The first of the phases of respiration or respiratory cycle is the inspiration or inhalation. This phase can be defined as a part active muscle of respiration, in which the expansion of the rib cage and air intake from the external environment to the interior of the lung.

Seen like this, this can be very simple, but for oxygen to reach each of our cells, different steps have to take place correctly and sequentially:

1. The diaphragm muscle contracts. The diaphragm is a muscle under the lungs, between the lungs and the organs of the abdomen. The contraction of the diaphragm downwards creates a vacuum that will leave room for the expansion of the rib cage.
2. The rib cage expands. The rib cage has the ability to extend due to the anatomical and structural characteristics of the rib cage, which give it a certain elasticity. By leaving enough room for the lowering of the diaphragm, the rib cage expands not only downward but also outward. This expansion together with the entry of air into the lungs will be what causes their filling.
3. Lungs expand. The lungs have become attached to the rib cage, so the movement of the rib cage causes the lungs to also expand or distend. When these swell, to fill that space, the nose or mouth generates a suction movement to capture the air that fills those lungs.
4. Air passes from the external environment to the lungs. The air sucked from the external environment passes through the trachea to the bronchi and the brachial tree and enters the tiny alveolar sacs. In this way, the air enters each of the cells in the lungs.
5. Passing of oxygen into the bloodstream. The lungs have a large number of blood vessels, which are grouped especially around the alveolar sacs since it is in these structures that gas exchange occurs. The pulmonary alveoli are full of gases that have entered from the outside, but it is only oxygen that crosses, through the walls of the blood capillaries, to the red blood cells. Red blood cells, thanks to a protein called hemoglobin, is capable of taking these oxygen molecules and carrying them to all the tissues of our body through the blood.

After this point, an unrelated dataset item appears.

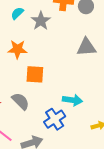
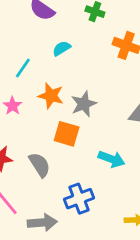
gray star: (41, 21) -> (84, 104), moved
cyan arrow: (73, 100) -> (111, 159), moved

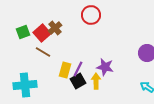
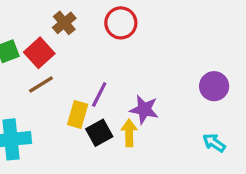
brown cross: (55, 28) -> (64, 23), moved
brown line: (43, 52) -> (41, 85), turned -63
purple line: (78, 69) -> (99, 94), moved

The second phase of breathing is the expiration or exhalation. Exhalation is a stage passive, without muscular activity, in which the air leaves the lung cavity to the external environment through the chest cavity contraction. The air release occurs not the relaxation of the inspiratory musculature and the elastic recovery of the lungs previously distended on inspiration, that is, the muscles do not contract actively.

During expiration, 5 steps can also be differentiated:

1. Carbon dioxide passes from tissues to blood vessels. The gases produced by cells during their activity, mainly carbon dioxide, pass into the blood vessels by simple transport mechanisms. The gases, which are found in higher concentration within the tissues, pass through the permeable walls of the capillaries.
2. Waste substances reach the lungs. The blood carries the substances to the lungs, which are still full due to inspiration. These gases pass through the walls of the alveoli and pass into the trapped air.
3. The diaphragm relaxes. Contraction of the diaphragm stops and the diaphragm relaxes
4. Contraction of the rib cage. The diaphragm relaxes and returns to its place. This reduces the available volume and therefore the volume of the rib cage decreases. The rib cage contracts and the pressure inside it increases.
5. Lung emptying. The increase in pressure within the rib cage and its contraction causes air to escape from the lung, which deflates and causes air to escape through the windpipe, which carries this air to the mouth or nose.

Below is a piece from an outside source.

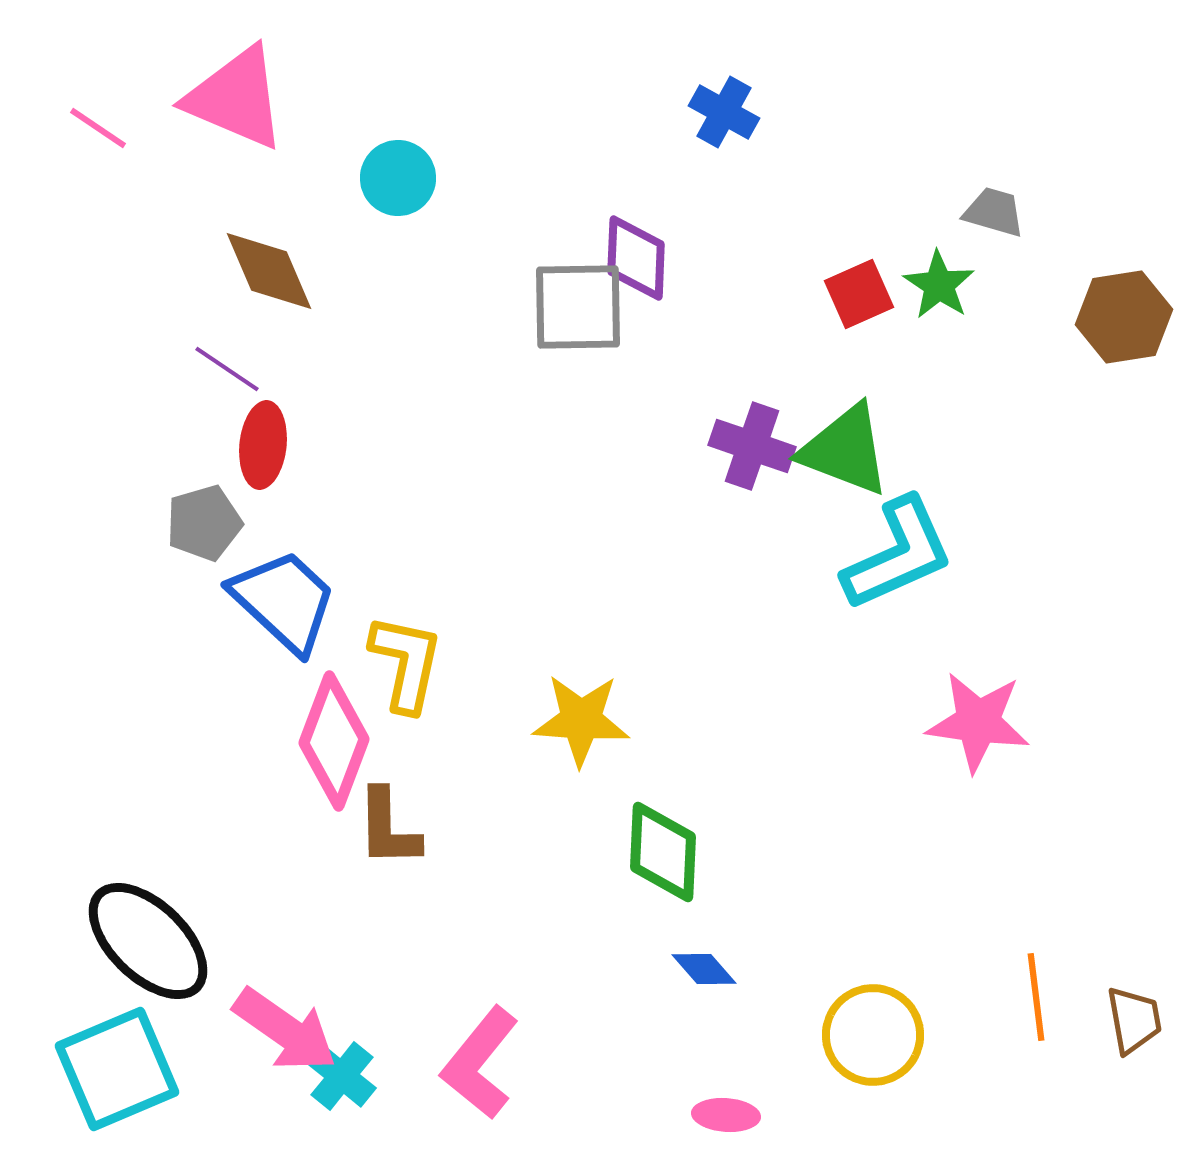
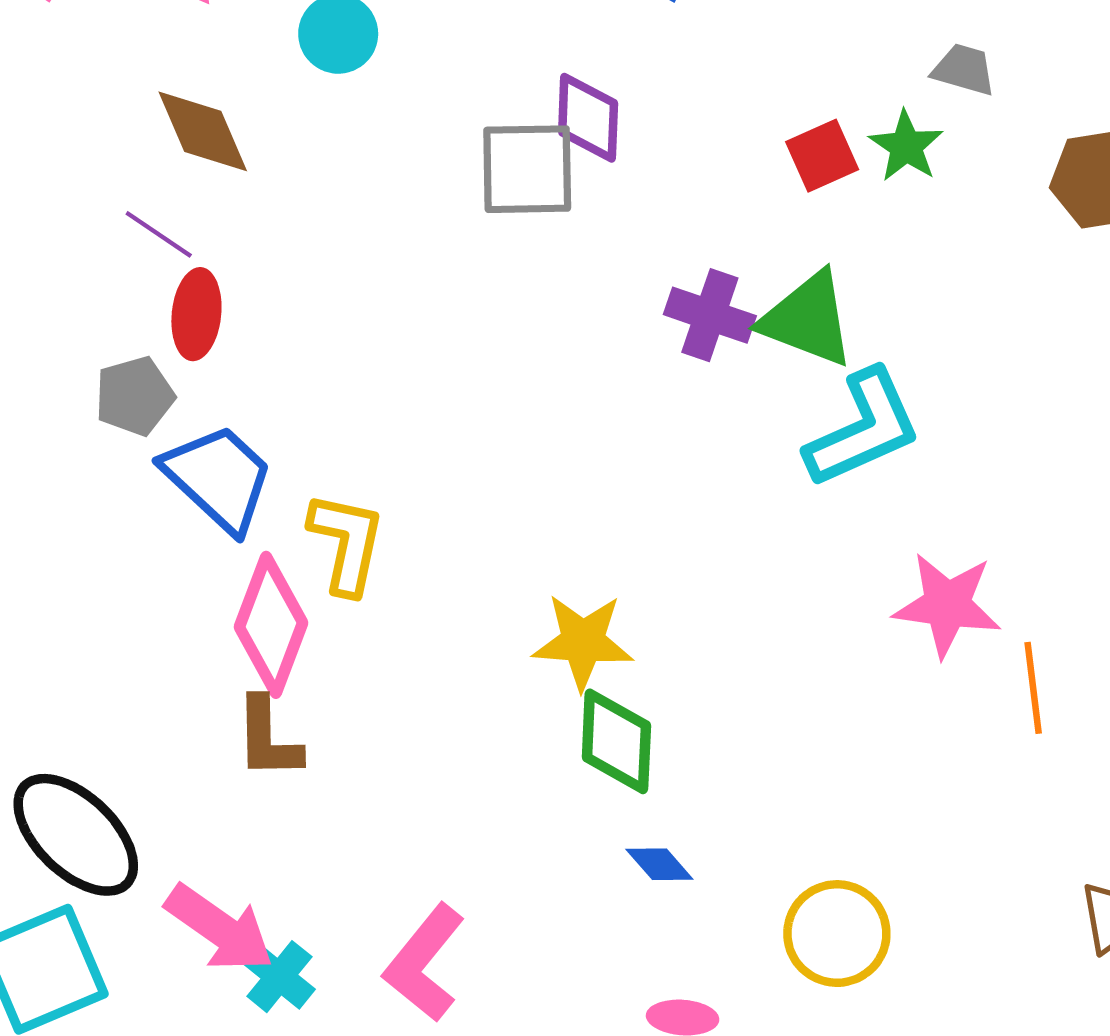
yellow star: (581, 720) -> (583, 642), moved
brown L-shape: (388, 828) -> (268, 738), moved
orange line: (1036, 997) -> (1033, 688), moved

As you have seen, respiration is not produced solely by the action of the respiratory system or the lungs, but there are many structures involved (like the trachea) or even other complete systems (like the cardiovascular system).

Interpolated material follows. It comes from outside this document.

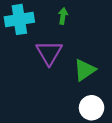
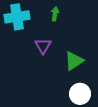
purple triangle: (49, 53) -> (43, 46), size x0.7

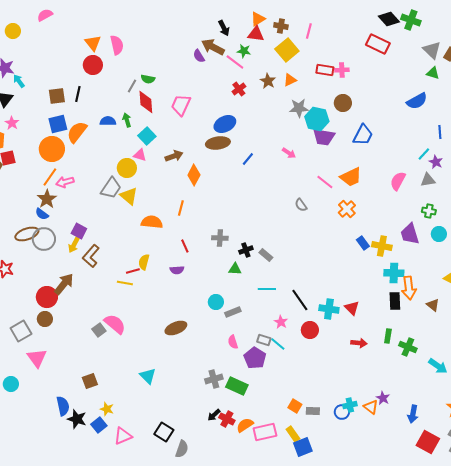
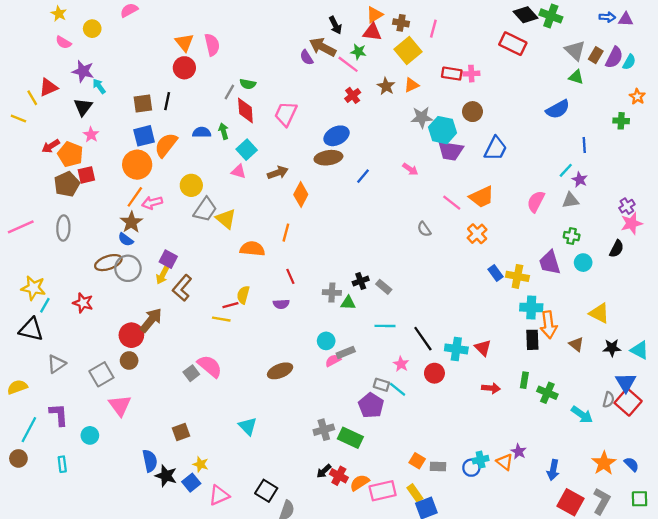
yellow circle: (127, 168) -> (191, 185), moved
gray cross: (220, 238) -> (332, 293), moved
pink semicircle: (233, 342) -> (333, 361), moved, turned 80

For each of the phases of respiration to occur properly the respiratory muscles must be activated in the right way and time, the movements and pressures within the system have to be the right ones and the different structures have to have elastic resistance, air resistance and elasticity optimal. Orchestrating all this is quite complicated so there may be different failures that generate pathological states or diseases such as bronchitis, asthma, etc.